### Set problem:
Convert the lines of data below into a Markdown table with two columns, Row and Line, numbering each row and leaving out any blank lines.

--- Begin Given data ---

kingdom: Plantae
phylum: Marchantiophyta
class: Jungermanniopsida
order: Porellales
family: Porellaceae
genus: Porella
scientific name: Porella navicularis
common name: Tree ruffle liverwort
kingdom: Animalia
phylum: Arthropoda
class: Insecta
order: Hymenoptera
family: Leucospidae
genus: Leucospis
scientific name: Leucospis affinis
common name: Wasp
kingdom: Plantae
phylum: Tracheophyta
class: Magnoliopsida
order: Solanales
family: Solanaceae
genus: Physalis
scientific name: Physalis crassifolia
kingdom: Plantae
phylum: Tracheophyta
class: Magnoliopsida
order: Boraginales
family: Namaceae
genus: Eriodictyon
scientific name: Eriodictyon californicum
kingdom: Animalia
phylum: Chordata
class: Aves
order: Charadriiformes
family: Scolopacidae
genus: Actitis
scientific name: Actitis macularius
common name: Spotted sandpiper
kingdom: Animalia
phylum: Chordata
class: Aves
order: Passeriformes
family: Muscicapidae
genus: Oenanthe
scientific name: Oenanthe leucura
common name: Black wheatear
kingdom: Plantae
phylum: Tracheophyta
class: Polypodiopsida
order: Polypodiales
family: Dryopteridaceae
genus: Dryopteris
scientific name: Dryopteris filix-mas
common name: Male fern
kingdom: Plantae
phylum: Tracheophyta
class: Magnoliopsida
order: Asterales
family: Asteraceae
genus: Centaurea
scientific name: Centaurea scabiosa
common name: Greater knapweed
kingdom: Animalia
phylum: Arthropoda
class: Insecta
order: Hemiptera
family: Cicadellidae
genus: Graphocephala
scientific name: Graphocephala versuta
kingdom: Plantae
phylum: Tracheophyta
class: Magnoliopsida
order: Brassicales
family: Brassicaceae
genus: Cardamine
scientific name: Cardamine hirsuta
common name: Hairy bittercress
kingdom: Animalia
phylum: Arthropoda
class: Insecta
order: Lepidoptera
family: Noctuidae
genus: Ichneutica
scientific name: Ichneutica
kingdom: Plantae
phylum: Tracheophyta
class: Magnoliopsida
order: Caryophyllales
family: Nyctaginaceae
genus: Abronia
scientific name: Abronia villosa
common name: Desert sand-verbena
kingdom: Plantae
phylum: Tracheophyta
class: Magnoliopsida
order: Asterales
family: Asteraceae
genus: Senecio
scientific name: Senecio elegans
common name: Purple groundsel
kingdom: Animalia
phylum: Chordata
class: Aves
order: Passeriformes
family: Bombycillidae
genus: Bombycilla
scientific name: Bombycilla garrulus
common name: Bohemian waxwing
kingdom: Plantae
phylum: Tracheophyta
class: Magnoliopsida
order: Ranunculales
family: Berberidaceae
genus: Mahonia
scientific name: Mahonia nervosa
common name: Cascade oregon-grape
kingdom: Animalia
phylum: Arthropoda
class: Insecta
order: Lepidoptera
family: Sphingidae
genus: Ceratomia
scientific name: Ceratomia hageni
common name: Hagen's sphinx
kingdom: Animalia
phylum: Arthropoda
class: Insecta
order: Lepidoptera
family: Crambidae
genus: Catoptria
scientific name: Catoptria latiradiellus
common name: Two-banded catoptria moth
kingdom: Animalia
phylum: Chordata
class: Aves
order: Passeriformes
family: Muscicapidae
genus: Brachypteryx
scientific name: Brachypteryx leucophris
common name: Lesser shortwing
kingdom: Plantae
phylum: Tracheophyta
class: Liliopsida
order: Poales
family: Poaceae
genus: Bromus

--- End Given data ---

### Worked answer:
| Row | Line |
|---|---|
| 1 | kingdom: Plantae |
| 2 | phylum: Marchantiophyta |
| 3 | class: Jungermanniopsida |
| 4 | order: Porellales |
| 5 | family: Porellaceae |
| 6 | genus: Porella |
| 7 | scientific name: Porella navicularis |
| 8 | common name: Tree ruffle liverwort |
| 9 | kingdom: Animalia |
| 10 | phylum: Arthropoda |
| 11 | class: Insecta |
| 12 | order: Hymenoptera |
| 13 | family: Leucospidae |
| 14 | genus: Leucospis |
| 15 | scientific name: Leucospis affinis |
| 16 | common name: Wasp |
| 17 | kingdom: Plantae |
| 18 | phylum: Tracheophyta |
| 19 | class: Magnoliopsida |
| 20 | order: Solanales |
| 21 | family: Solanaceae |
| 22 | genus: Physalis |
| 23 | scientific name: Physalis crassifolia |
| 24 | kingdom: Plantae |
| 25 | phylum: Tracheophyta |
| 26 | class: Magnoliopsida |
| 27 | order: Boraginales |
| 28 | family: Namaceae |
| 29 | genus: Eriodictyon |
| 30 | scientific name: Eriodictyon californicum |
| 31 | kingdom: Animalia |
| 32 | phylum: Chordata |
| 33 | class: Aves |
| 34 | order: Charadriiformes |
| 35 | family: Scolopacidae |
| 36 | genus: Actitis |
| 37 | scientific name: Actitis macularius |
| 38 | common name: Spotted sandpiper |
| 39 | kingdom: Animalia |
| 40 | phylum: Chordata |
| 41 | class: Aves |
| 42 | order: Passeriformes |
| 43 | family: Muscicapidae |
| 44 | genus: Oenanthe |
| 45 | scientific name: Oenanthe leucura |
| 46 | common name: Black wheatear |
| 47 | kingdom: Plantae |
| 48 | phylum: Tracheophyta |
| 49 | class: Polypodiopsida |
| 50 | order: Polypodiales |
| 51 | family: Dryopteridaceae |
| 52 | genus: Dryopteris |
| 53 | scientific name: Dryopteris filix-mas |
| 54 | common name: Male fern |
| 55 | kingdom: Plantae |
| 56 | phylum: Tracheophyta |
| 57 | class: Magnoliopsida |
| 58 | order: Asterales |
| 59 | family: Asteraceae |
| 60 | genus: Centaurea |
| 61 | scientific name: Centaurea scabiosa |
| 62 | common name: Greater knapweed |
| 63 | kingdom: Animalia |
| 64 | phylum: Arthropoda |
| 65 | class: Insecta |
| 66 | order: Hemiptera |
| 67 | family: Cicadellidae |
| 68 | genus: Graphocephala |
| 69 | scientific name: Graphocephala versuta |
| 70 | kingdom: Plantae |
| 71 | phylum: Tracheophyta |
| 72 | class: Magnoliopsida |
| 73 | order: Brassicales |
| 74 | family: Brassicaceae |
| 75 | genus: Cardamine |
| 76 | scientific name: Cardamine hirsuta |
| 77 | common name: Hairy bittercress |
| 78 | kingdom: Animalia |
| 79 | phylum: Arthropoda |
| 80 | class: Insecta |
| 81 | order: Lepidoptera |
| 82 | family: Noctuidae |
| 83 | genus: Ichneutica |
| 84 | scientific name: Ichneutica |
| 85 | kingdom: Plantae |
| 86 | phylum: Tracheophyta |
| 87 | class: Magnoliopsida |
| 88 | order: Caryophyllales |
| 89 | family: Nyctaginaceae |
| 90 | genus: Abronia |
| 91 | scientific name: Abronia villosa |
| 92 | common name: Desert sand-verbena |
| 93 | kingdom: Plantae |
| 94 | phylum: Tracheophyta |
| 95 | class: Magnoliopsida |
| 96 | order: Asterales |
| 97 | family: Asteraceae |
| 98 | genus: Senecio |
| 99 | scientific name: Senecio elegans |
| 100 | common name: Purple groundsel |
| 101 | kingdom: Animalia |
| 102 | phylum: Chordata |
| 103 | class: Aves |
| 104 | order: Passeriformes |
| 105 | family: Bombycillidae |
| 106 | genus: Bombycilla |
| 107 | scientific name: Bombycilla garrulus |
| 108 | common name: Bohemian waxwing |
| 109 | kingdom: Plantae |
| 110 | phylum: Tracheophyta |
| 111 | class: Magnoliopsida |
| 112 | order: Ranunculales |
| 113 | family: Berberidaceae |
| 114 | genus: Mahonia |
| 115 | scientific name: Mahonia nervosa |
| 116 | common name: Cascade oregon-grape |
| 117 | kingdom: Animalia |
| 118 | phylum: Arthropoda |
| 119 | class: Insecta |
| 120 | order: Lepidoptera |
| 121 | family: Sphingidae |
| 122 | genus: Ceratomia |
| 123 | scientific name: Ceratomia hageni |
| 124 | common name: Hagen's sphinx |
| 125 | kingdom: Animalia |
| 126 | phylum: Arthropoda |
| 127 | class: Insecta |
| 128 | order: Lepidoptera |
| 129 | family: Crambidae |
| 130 | genus: Catoptria |
| 131 | scientific name: Catoptria latiradiellus |
| 132 | common name: Two-banded catoptria moth |
| 133 | kingdom: Animalia |
| 134 | phylum: Chordata |
| 135 | class: Aves |
| 136 | order: Passeriformes |
| 137 | family: Muscicapidae |
| 138 | genus: Brachypteryx |
| 139 | scientific name: Brachypteryx leucophris |
| 140 | common name: Lesser shortwing |
| 141 | kingdom: Plantae |
| 142 | phylum: Tracheophyta |
| 143 | class: Liliopsida |
| 144 | order: Poales |
| 145 | family: Poaceae |
| 146 | genus: Bromus |